My mother never thought to teach me that
When strolling darkened, portrait-covered walls
It’s best to say, “Strong jaw. Fine sword. Nice hat!
Is that an early Rembrandt, or a Hals?”
Not, “Voulez-vous permettez-moi?” and leer
And grab, and cruelly trip into a pair
Of spindly chairs inlaid with aged veneer.
I only wish I had been more aware.
I’ve been all over now, and I’ve learned this:
If cloistered beauties seem to beg a siege,
By showing glowing, anxious cheeks to kiss —
Be sure it’s more than mere noblesse oblige.
And know, when visiting a friend’s chateau,
That in the Belgian language, “non” means “no”.

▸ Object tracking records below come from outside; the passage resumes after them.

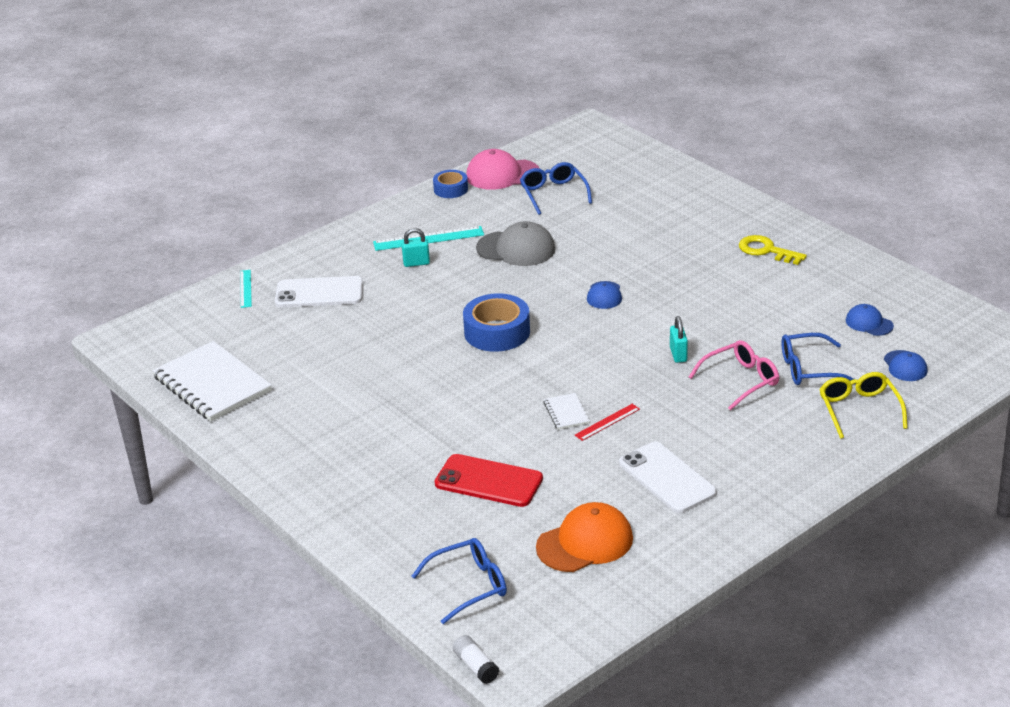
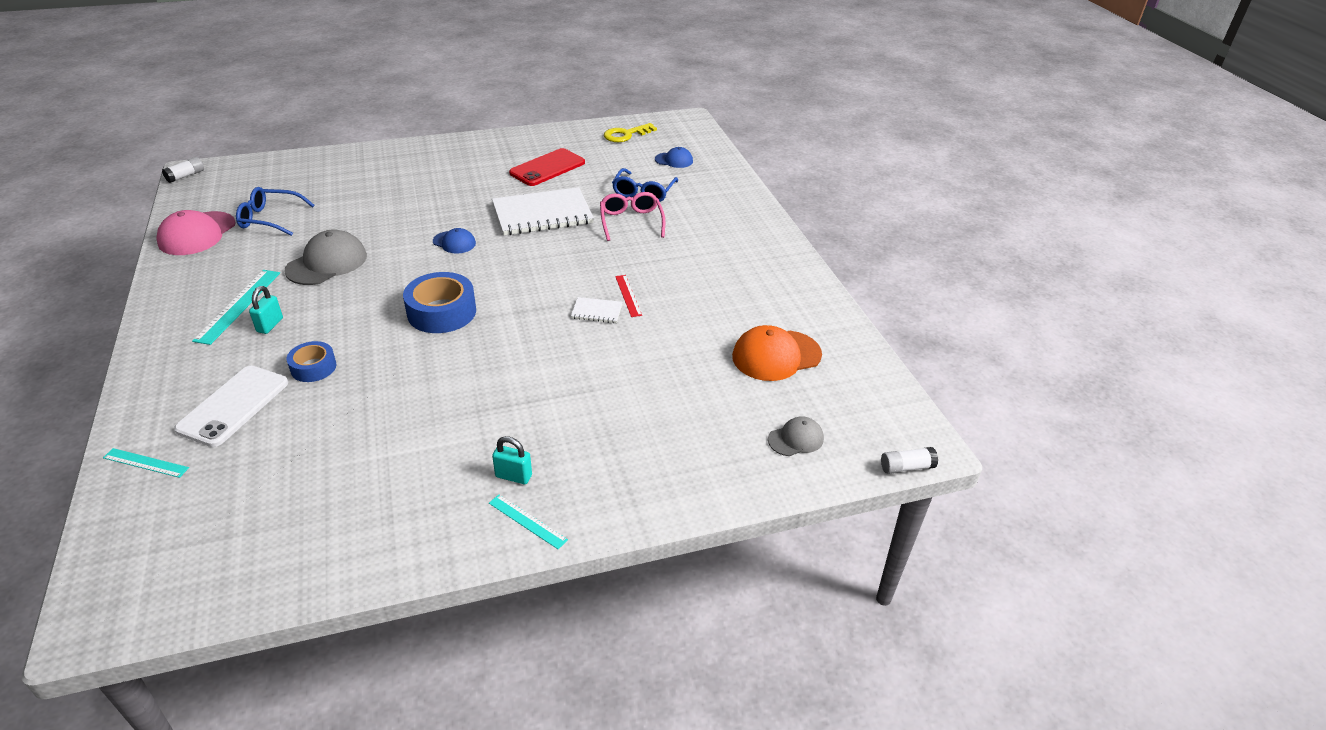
camera: 70 degrees left, 5 degrees up
white notebook [152,341,272,421] -> white notebook moved to [492,187,594,235]
blue glasses [411,538,507,624] -> grey cap [768,416,824,456]
blue tape [433,170,468,198] -> blue tape moved to [287,341,336,382]
red phone [435,454,543,507] -> red phone moved to [509,148,585,186]
orange cap [536,502,633,572] -> orange cap turned 105 degrees counterclockwise [732,325,822,381]
white phone [619,441,717,513] -> none
turquoise padlock [670,316,688,363] -> turquoise padlock moved to [492,436,532,484]
yellow key [739,235,807,265] -> yellow key moved to [604,123,657,142]
yellow glasses [819,372,908,439] -> none
blue cap [846,304,894,336] -> none
none -> white glue stick [162,157,204,183]
none -> turquoise ruler [489,495,568,549]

Originally published in Light
The Disappearance
There were no kids, the dogs are dead, and we’re
completely out of touch. Old friends lived near,
and now or then I’d get a call and hear
that one had seen her, sitting in the rear
at some designer’s show, or sipping kir
with groups of those young men who just appear
at every function, slim and cavalier,
and that she still looked good—but slightly queer,
and was not aging well—and I would fear
that she had asked for me. But year by year
my thoughts and interests moved from there to here.
The friends are gone—no longer volunteer
small updates on her sightings. Would a tear
or two in private now be real—or insincere?
Originally published in The Cumberland Poetry Review
The Perfect Sonnet
I’ve been at this forever and I think
the perfect sonnet should consist of one
long sentence which will elegantly slink
around caesuras; have a little fun
with word-play as it sets its feet upon
good meter and an intertwining rhyme,
and then, just when it seems it will run on
and on without an insight worth a dime —
sublimely superficial, laced with wit
that sidesteps the realities of life —
shall open up a bit and half admit
concern about old age, finances, wife;
so that, instead of running out of gas,
it turns around and bites you in the ass.
Originally published in The Cumberland Poetry Review
A Game of Go
So like the combat in a game of Go,
this quiet drama, played between the shoji screens
of almost empty rooms. Imagine new
tatami mats, their sweet, fresh reeds still touched with green;
the smell of straw, young pine and tea;
a low and graceful table, cushions, you and me
exchanging claim and counter-claim:
what better way to end it than a game?
We shall encase ourselves in white yukatas;
the starched and just-unfolded cotton straight and stiff;
sit back upon our heels, hands on thighs —
two actors in an ukiyoe print—then with
the brisk, quick moves we know by heart,
set out the bowls and hollowed board; and bow, and start:
each click of stone on kaya wood
a sound that cannot be misunderstood.
There was another, younger life, when chess
was where we fought and loved; when we would slash diagonals
across each other’s path, and stop and kiss
in midnight, all-night coffee shops for every captured piece.
The game we played involved baroque
and public risk; you laughed, and draped your hair to cloak
each move; and I would feint, slide back,
pretend that I was hurt—and then attack.
Now Go avoids emotion, has no crowd,
no court, no courtiers, no ruined and toppled queens;
we face a flat and square and hard-ruled board
where pieces, black and white entwine and interweave —
and some are yours, and some are mine,
and who owns what, or whom, is what we must define.
It’s not to conquer, but possess:
simpler, and yet more intricate than chess.